The natural history of acute IMH is still debated. The progression of IMH to frank aortic dissection has been observed in nearly 16% of patients (3). Others studies suggest that IMH may progress to aortic dissection in as many as 47% (8). The mortality for IMH is similar to that of aortic dissection in both ascending and descending involvement (3, 7). As in aortic dissection, surgical aortic repair is recommended in patients with type A IMH (including ascending aorta), whereas aggressive medical therapy appears justified in descending aorta involvement (7, 10). Endovascular or surgical interventions are reserved for complications of acute type B aortic dissections, such as persistent or recurrent pain, aortic expansion, dissection progression, and end-organ malperfusion syndromes (7, 10). Since our patient remained stable, even after diagnosis of progression into a type B aortic dissection, medical treatment was continued.

The natural evolution of conservatively treated descending aorta dissection may have a favourable course with possible false-lumen thrombosis, although it may also be complicated by aneurismal formation or progression of the dissection (7, 10). However, a complete spontaneous resolution of the aortic dissection has rarely been reported (5, 6). Moreover, to our knowledge, the full spectrum of IMH progression into dissection followed by resolution has not been demonstrated previously.

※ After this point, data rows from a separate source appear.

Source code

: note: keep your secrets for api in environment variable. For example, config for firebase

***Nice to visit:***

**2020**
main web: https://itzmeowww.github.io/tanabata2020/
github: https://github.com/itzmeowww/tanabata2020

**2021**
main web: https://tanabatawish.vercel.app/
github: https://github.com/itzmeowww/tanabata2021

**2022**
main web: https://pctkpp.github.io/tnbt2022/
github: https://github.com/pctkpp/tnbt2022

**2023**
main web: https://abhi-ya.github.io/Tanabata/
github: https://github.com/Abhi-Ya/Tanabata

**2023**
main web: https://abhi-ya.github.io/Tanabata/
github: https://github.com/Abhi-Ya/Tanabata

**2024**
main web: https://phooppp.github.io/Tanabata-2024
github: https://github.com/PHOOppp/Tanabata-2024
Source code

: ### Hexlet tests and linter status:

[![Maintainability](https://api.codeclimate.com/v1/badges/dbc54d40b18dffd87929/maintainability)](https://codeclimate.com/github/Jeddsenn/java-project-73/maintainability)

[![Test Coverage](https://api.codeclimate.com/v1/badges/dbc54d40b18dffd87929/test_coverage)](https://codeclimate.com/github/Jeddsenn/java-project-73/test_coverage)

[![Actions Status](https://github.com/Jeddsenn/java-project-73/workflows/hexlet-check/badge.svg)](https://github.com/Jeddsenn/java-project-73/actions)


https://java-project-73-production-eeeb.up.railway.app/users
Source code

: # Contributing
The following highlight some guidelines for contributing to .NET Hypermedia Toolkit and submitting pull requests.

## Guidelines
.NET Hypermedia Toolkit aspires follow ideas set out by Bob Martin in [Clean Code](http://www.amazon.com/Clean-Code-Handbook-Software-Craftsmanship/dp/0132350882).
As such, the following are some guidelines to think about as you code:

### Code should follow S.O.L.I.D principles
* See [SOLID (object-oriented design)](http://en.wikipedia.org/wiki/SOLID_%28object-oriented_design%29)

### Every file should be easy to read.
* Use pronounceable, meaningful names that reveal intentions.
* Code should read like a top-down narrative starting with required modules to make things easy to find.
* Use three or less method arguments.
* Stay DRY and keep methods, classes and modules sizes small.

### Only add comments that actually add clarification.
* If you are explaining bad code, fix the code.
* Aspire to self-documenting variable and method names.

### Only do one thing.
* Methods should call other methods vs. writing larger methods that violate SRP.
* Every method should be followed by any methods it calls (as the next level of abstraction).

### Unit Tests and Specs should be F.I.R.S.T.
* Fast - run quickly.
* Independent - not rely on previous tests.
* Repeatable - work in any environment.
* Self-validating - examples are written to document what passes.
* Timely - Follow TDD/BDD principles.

The exact mechanism of a spontaneous resolution of aortic dissection is unknown, although it has been postulated that thrombus formation in the false lumen leads to obliteration of the false lumen and fibrosis between the two dissected layers (6).

In acute aortic syndrome, serial imaging of the aorta is recommended before discharge and at 3, 6, 9, and 12 months after discharge, even if the patient remains asymptomatic, so as to detect dissection progression, redissection, or aneurysm formation. After that, followup examinations should be performed every 12–24 months if there is no evidence of progression (7).